## Given information
__________________________________________________
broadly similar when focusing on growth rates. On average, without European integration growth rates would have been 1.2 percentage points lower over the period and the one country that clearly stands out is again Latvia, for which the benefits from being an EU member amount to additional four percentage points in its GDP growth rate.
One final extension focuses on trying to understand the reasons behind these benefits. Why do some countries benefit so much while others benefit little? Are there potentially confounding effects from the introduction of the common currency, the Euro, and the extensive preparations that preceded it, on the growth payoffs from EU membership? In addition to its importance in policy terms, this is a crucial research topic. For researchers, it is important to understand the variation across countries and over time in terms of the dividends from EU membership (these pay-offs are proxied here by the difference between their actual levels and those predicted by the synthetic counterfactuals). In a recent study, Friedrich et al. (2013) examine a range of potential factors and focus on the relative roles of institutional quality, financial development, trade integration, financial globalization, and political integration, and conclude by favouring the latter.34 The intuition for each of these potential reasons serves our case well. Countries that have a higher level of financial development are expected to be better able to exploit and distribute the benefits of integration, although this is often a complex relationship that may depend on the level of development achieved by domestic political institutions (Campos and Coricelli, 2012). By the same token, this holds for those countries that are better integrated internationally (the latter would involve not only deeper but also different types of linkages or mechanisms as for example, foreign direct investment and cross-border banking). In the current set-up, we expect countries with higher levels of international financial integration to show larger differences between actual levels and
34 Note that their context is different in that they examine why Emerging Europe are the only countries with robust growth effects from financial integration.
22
__________________________________________________
## Required work
Return the listing in full, matching each word exactly.

## Result for this task
broadly similar when focusing on growth rates. On average, without European integration growth rates would have been 1.2 percentage points lower over the period and the one country that clearly stands out is again Latvia, for which the benefits from being an EU member amount to additional four percentage points in its GDP growth rate.
One final extension focuses on trying to understand the reasons behind these benefits. Why do some countries benefit so much while others benefit little? Are there potentially confounding effects from the introduction of the common currency, the Euro, and the extensive preparations that preceded it, on the growth payoffs from EU membership? In addition to its importance in policy terms, this is a crucial research topic. For researchers, it is important to understand the variation across countries and over time in terms of the dividends from EU membership (these pay-offs are proxied here by the difference between their actual levels and those predicted by the synthetic counterfactuals). In a recent study, Friedrich et al. (2013) examine a range of potential factors and focus on the relative roles of institutional quality, financial development, trade integration, financial globalization, and political integration, and conclude by favouring the latter.34 The intuition for each of these potential reasons serves our case well. Countries that have a higher level of financial development are expected to be better able to exploit and distribute the benefits of integration, although this is often a complex relationship that may depend on the level of development achieved by domestic political institutions (Campos and Coricelli, 2012). By the same token, this holds for those countries that are better integrated internationally (the latter would involve not only deeper but also different types of linkages or mechanisms as for example, foreign direct investment and cross-border banking). In the current set-up, we expect countries with higher levels of international financial integration to show larger differences between actual levels and
34 Note that their context is different in that they examine why Emerging Europe are the only countries with robust growth effects from financial integration.
22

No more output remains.